Y así fue. Xana, su hija pequeña fallecida en 2019 por un osteosarcoma, estuvo presente en cada rincón del estadio. Al finalizar el encuentro, Luis Enrique cambió su camiseta por una de la Fundación Xana, con la icónica imagen que remite a la final de Berlín de 2015. Un gesto sencillo pero lleno de significado, que transformó la celebración en un momento íntimo de recuerdo y conexión.
Un estadio lleno de símbolos.
Las muestras de cariño no se limitaron al cuerpo técnico. Sira Rodríguez, hija mayor del entrenador, compartió imágenes en redes de hinchas que vestían camisetas con el nombre de Xana. Incluso una pancarta gigantesca descendió desde la grada, donde se veía a la niña abrazada a su padre, sosteniendo una bandera del PSG. La emoción estaba en el aire.
Luis Enrique, visiblemente conmovido, agradeció el gesto de los aficionados: “Ha sido muy emocionante ese detalle con mi familia. Pero no necesito ganar una Champions ni un partido para recordar a mi hija”. El técnico insistió en que Xana sigue siendo un motor emocional en su vida diaria, sobre todo en los momentos difíciles.

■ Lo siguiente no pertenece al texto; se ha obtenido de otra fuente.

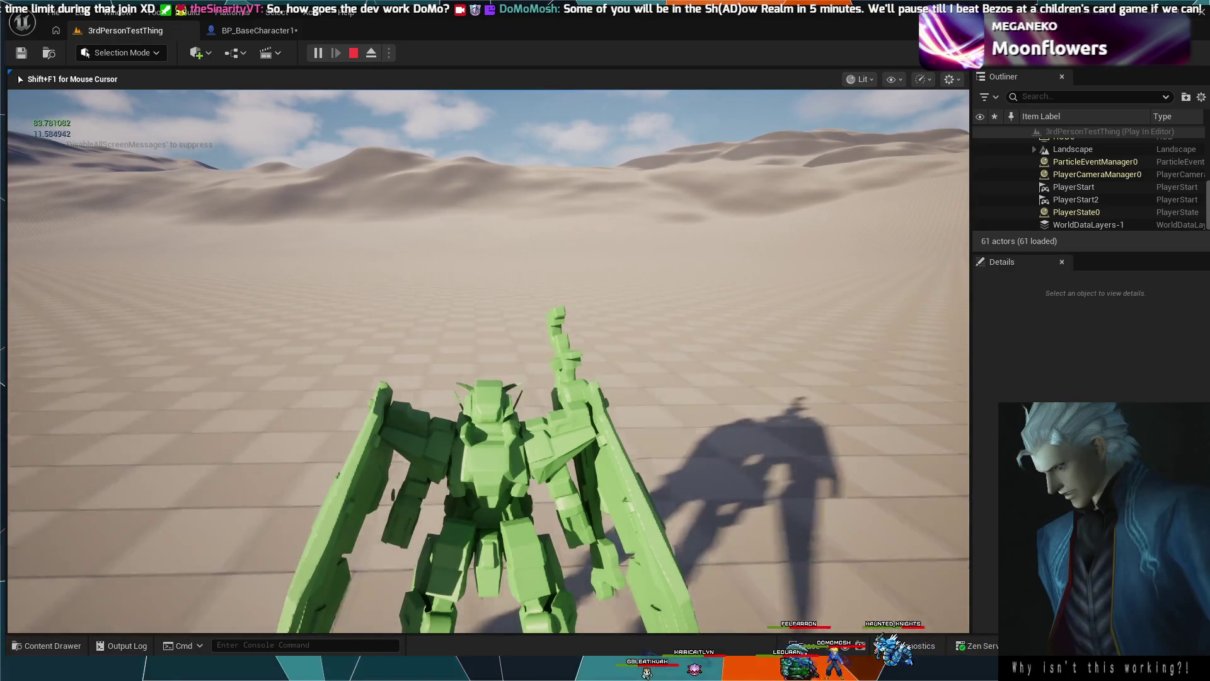
{"action": "key", "text": "w"}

Convertir el dolor en legado.
En la rueda de prensa posterior al partido, volvió a hacer gala de su entereza. Lejos de esconder el dolor, habló de cómo él y su familia han aprendido a mirar hacia adelante. “Se trata de focalizar todo lo bueno que vivió nuestra hija con nosotros y sacar lo positivo de lo negativo… Mi hija está todos los días conmigo”. Una filosofía de vida que inspira más allá del deporte.

En el palco, su esposa Elena Cullell y sus hijos Sira y Pacho siguieron el partido con nervios y orgullo. Fue Sira quien captó a su madre con una camiseta que llevaba el nombre de Xana y el número 9, compartiéndolo con sus seguidores como un homenaje silencioso pero poderoso.

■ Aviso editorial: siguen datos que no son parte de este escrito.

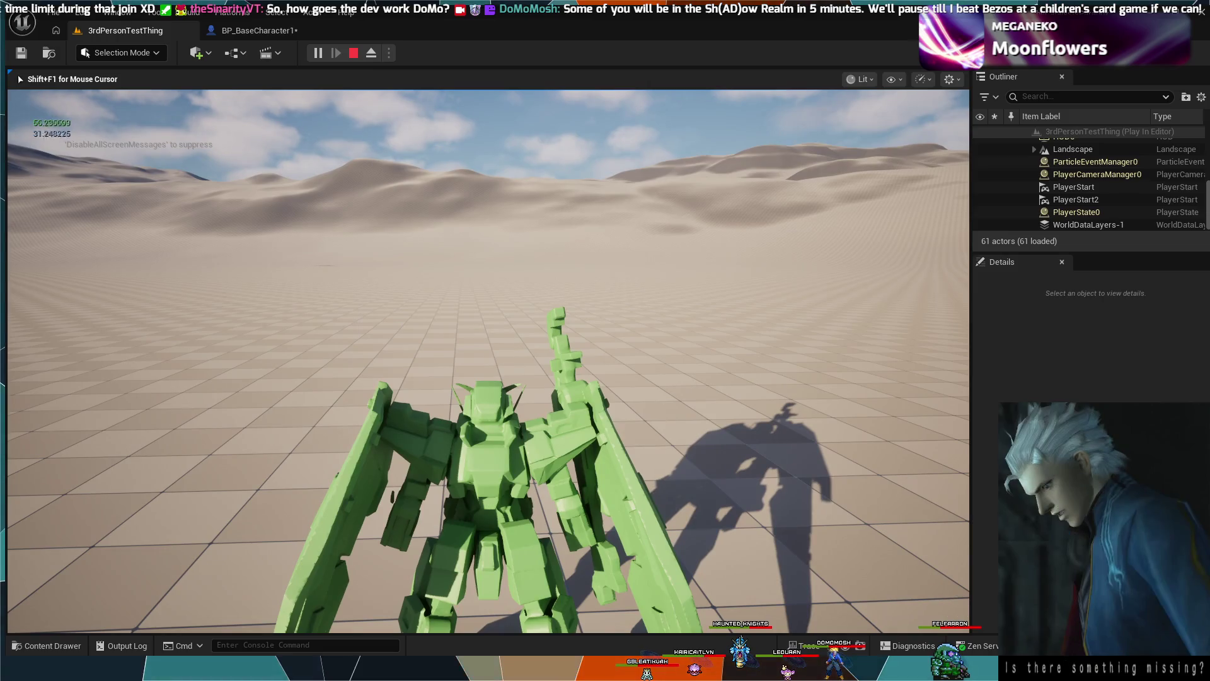
{"action": "key", "text": "w"}
{"action": "key", "text": "shift+F1"}
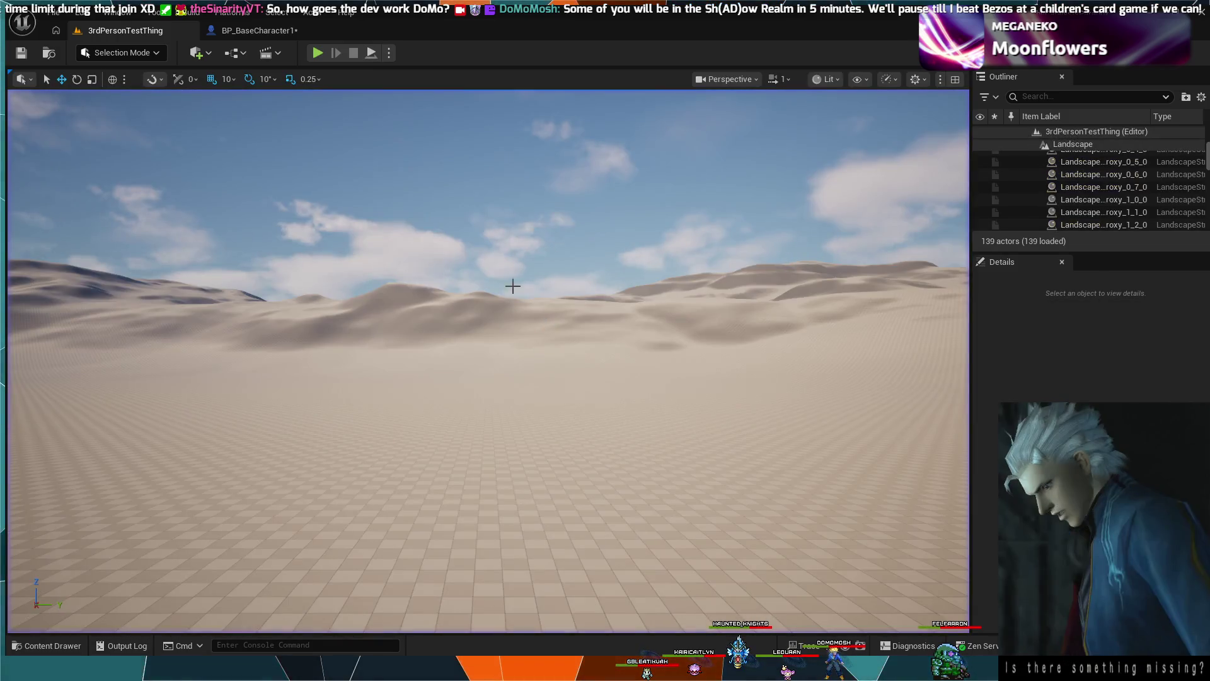
{"action": "left_click", "coordinate": [271, 33]}
{"action": "scroll", "coordinate": [478, 275], "scroll_direction": "down", "scroll_amount": 1}
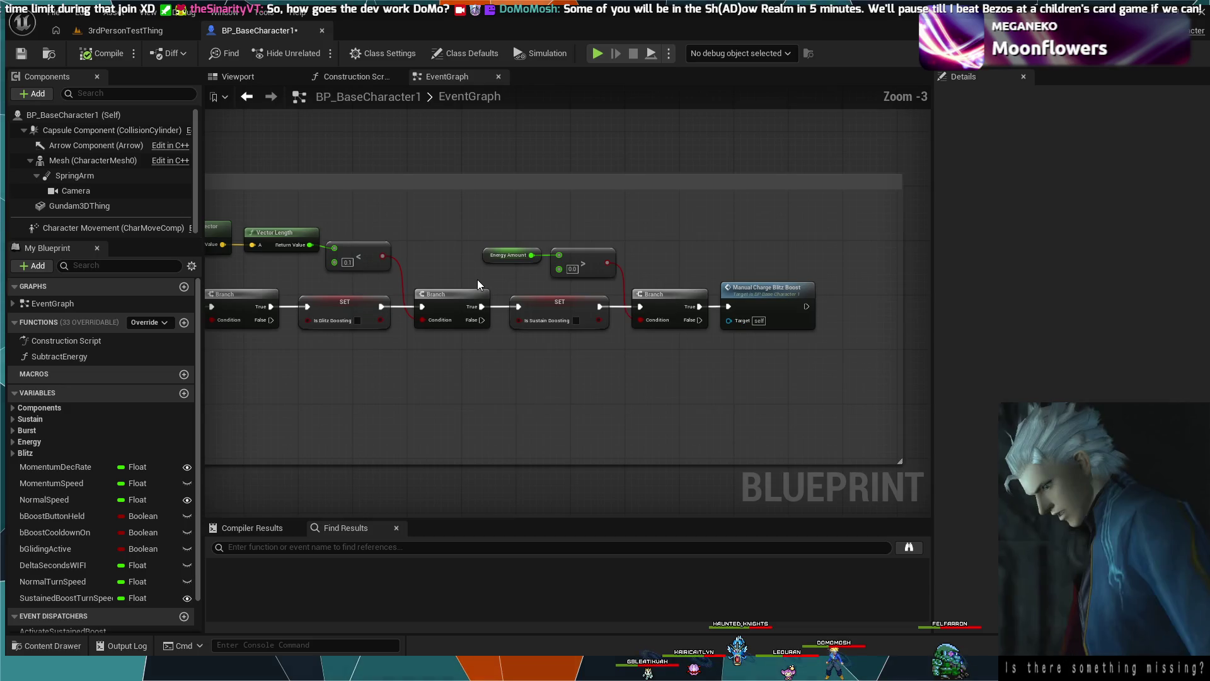
Delete the Energy Amount > 0.0 Branch, its compare node and the Energy Amount getter.
{"action": "left_click_drag", "start_coordinate": [421, 246], "coordinate": [546, 244]}
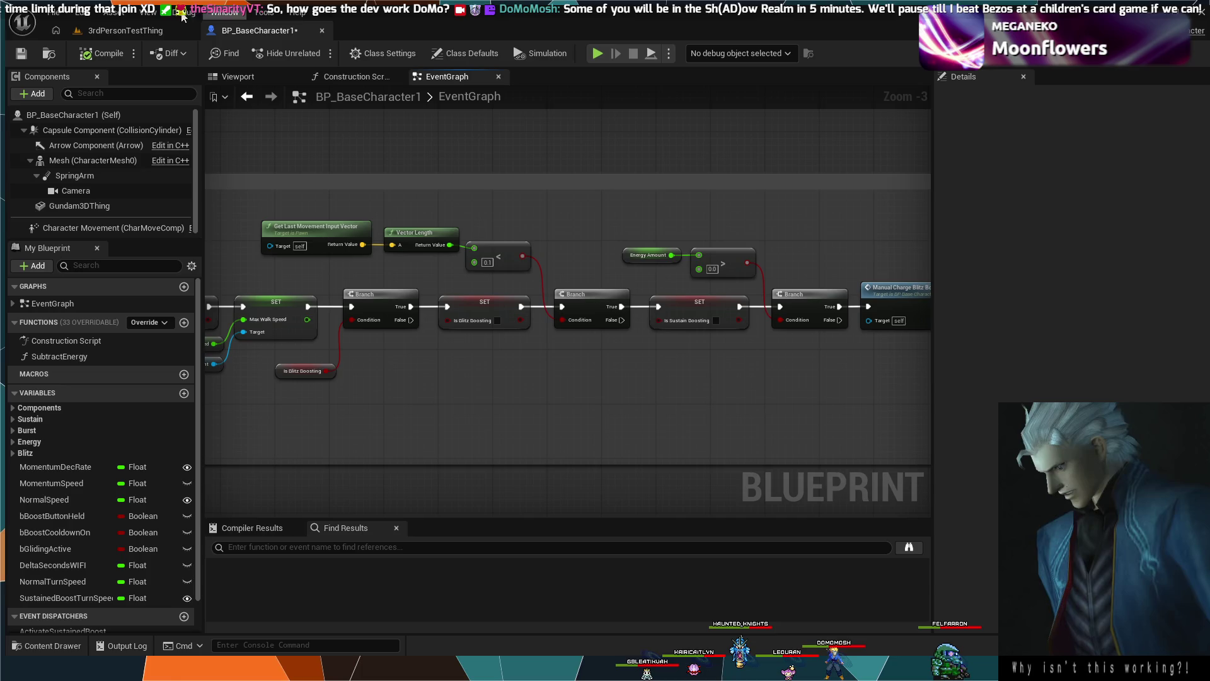
{"action": "mouse_move", "coordinate": [378, 350]}
{"action": "left_mouse_down"}
{"action": "mouse_move", "coordinate": [435, 353]}
{"action": "mouse_move", "coordinate": [508, 292]}
{"action": "mouse_move", "coordinate": [642, 372]}
{"action": "mouse_move", "coordinate": [652, 307]}
{"action": "left_mouse_up"}
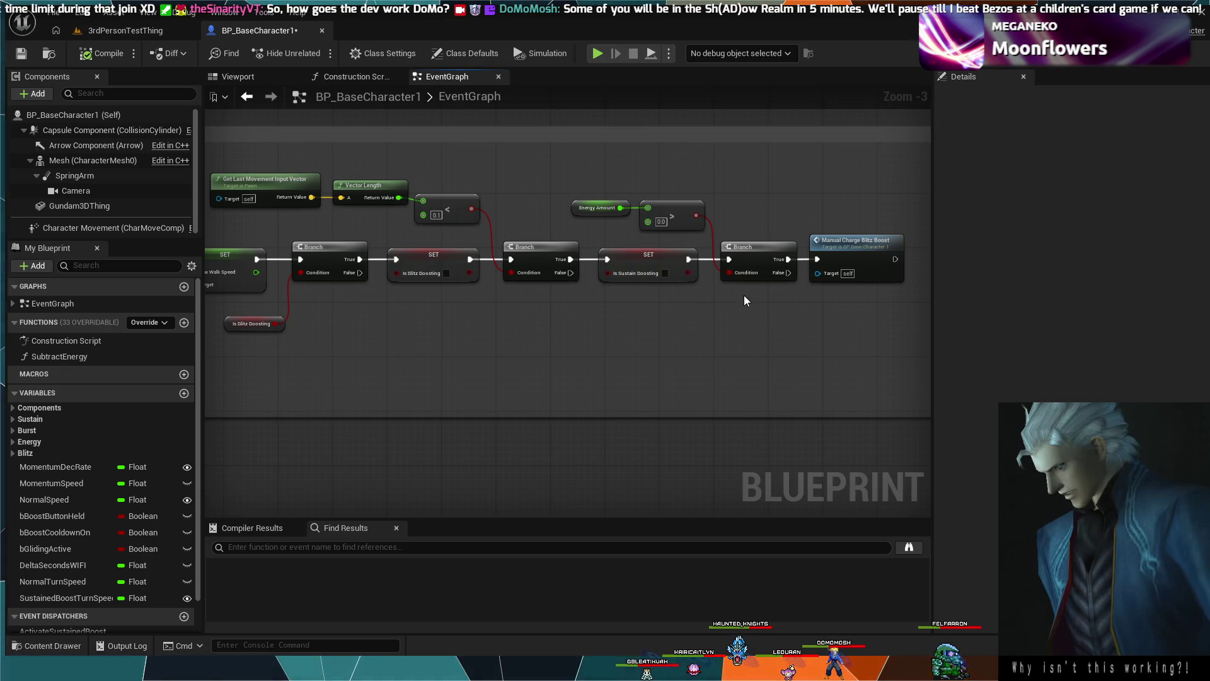
{"action": "left_click", "coordinate": [750, 255]}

Una victoria compartida con el cielo.
Al finalizar el encuentro, los tres se unieron a Luis Enrique en el césped para abrazarse y celebrar. Esa imagen familiar, rebosante de emoción, selló una noche inolvidable. No fue solo una consagración deportiva, sino un recordatorio de cómo el amor puede mantenerse firme, incluso en la ausencia.
Nadie quedó indiferente ante lo vivido en París. “Se celebró en el cielo”, titulaba el diario Marca. La figura de Xana, lejos de apagarse, se ha transformado en una presencia constante que impulsa y acompaña a su familia en cada nuevo desafío.